Prince’s spooky hotel encounter with God

For someone who worshipped at the altar of pussy for nearly his entire career, the presto-change-o conversion of Prince into being a Jehovah’s Witness in 2001 was one heck of a shock. This wasn’t for show either; he was all in, and would go door to door in his native Minneapolis to proselytise about his newfound faith.

If you look into the background of the man born Prince Rogers Nelson (yes, Prince is his birth name), you’ll find someone who had secretly always struggled with the concept of faith. He was born into a household that was chaotic at the best of times, but they did have faith. The issue was that they were Seventh-day Adventists. Another socially conservative Christian sect that probably had very strong feelings about the kind of lifestyle Prince was leading in his early adulthood.

Many believe Prince was a believer in some form in his prime years. He didn’t define himself as anything other than “spiritual,” and never went as far as saying Christian. However, this is a man whose magnum opus, Purple Rain, begins with an extended segment of Pentecostal-style preaching about “the after-world”. For all that The Purple One’s work was focused on getting laid and all the trappings surrounding it, God was never far away from his work.

Naturally, when he started hearing a voice in his head reciting Bible verses from a hotel room in the middle of nowhere in the middle of the night, one can only imagine what went through his head first.

It’s worth mentioning that this is a second-hand story. One told by Prince’s tour manager to David Alan Grier, who then told Howard Stern about it on his radio show. Grier was called up to Minneapolis to perform at Prince’s club; however, his ‘Royal Badness’ was unavailable when Grier showed up. The In Living Colour genius was disappointed at not meeting Prince, so in return, Prince’s tour manager gave him an access-all-areas tour around Paisley Park, where he told him this cracking story.

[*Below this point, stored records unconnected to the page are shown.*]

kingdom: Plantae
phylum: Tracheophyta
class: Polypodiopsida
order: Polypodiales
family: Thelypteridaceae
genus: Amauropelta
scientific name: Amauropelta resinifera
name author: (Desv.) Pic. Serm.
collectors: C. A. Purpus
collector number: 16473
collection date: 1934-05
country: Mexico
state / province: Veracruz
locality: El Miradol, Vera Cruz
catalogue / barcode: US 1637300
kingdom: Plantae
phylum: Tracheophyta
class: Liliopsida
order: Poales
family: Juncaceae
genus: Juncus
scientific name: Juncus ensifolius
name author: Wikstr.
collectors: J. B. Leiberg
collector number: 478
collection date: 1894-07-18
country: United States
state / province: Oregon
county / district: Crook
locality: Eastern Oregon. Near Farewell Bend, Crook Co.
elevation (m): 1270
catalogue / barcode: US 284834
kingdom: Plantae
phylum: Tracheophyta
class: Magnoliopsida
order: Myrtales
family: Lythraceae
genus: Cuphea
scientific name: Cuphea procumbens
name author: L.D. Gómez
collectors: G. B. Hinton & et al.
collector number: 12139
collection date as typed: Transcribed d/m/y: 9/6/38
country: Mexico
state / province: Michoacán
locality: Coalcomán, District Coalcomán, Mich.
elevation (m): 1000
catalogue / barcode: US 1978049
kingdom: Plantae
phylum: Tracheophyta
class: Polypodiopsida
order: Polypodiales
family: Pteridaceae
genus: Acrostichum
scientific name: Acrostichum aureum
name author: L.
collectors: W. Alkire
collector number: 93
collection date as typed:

The word of God- when Prince started hearing bible verses from a hotel room wall -
Credit: Alamy

As Prince’s tour manager, one thing he was used to was his client phoning him at 3am. Normally, it was to organise a rehearsal that needed to happen in two hours sharp. What he wasn’t prepared for was his boss telling him, in no uncertain terms, that “there are motherfuckin’ voices comin’ from the motherfuckin’ walls”. Thinking that his prize client had finally cracked, his tour manager raced up to Prince’s suite to find that, holy shit, there are motherfuckin’ voices comin’ from the motherfuckin’ walls.

The hotel security is called, along with the police. The entire floor that Prince was staying on was cleared out to find the source of this truly disturbing happening. Until finally, the crawlspace was searched, and a young woman was found, right behind Prince’s bed, with a flashlight and a Bible, reading verses aloud to try and convert Prince.

Grier finishes up with a spectacular grace note. As the woman was dragged from his hotel room, kicking and screaming about Prince’s soul, Prince just sits at the table in his hotel room. Legs crossed. Dressed head to toe in his traditional bedclothes of white satin, down the high-heeled boots on his feet. All he had to say was, “I told y’all motherfuckers. There were mothefuckin’ voices, comin’ from the motherfuckin’ walls.”

The irony of it is that he probably had a similar experience when he fully converted, but this time, there were no women in the walls. Just a voice in his head and a feeling he ought to change his ways. At least until 2010 or so, when he stopped being quite as rigid about it as the dogma says he should.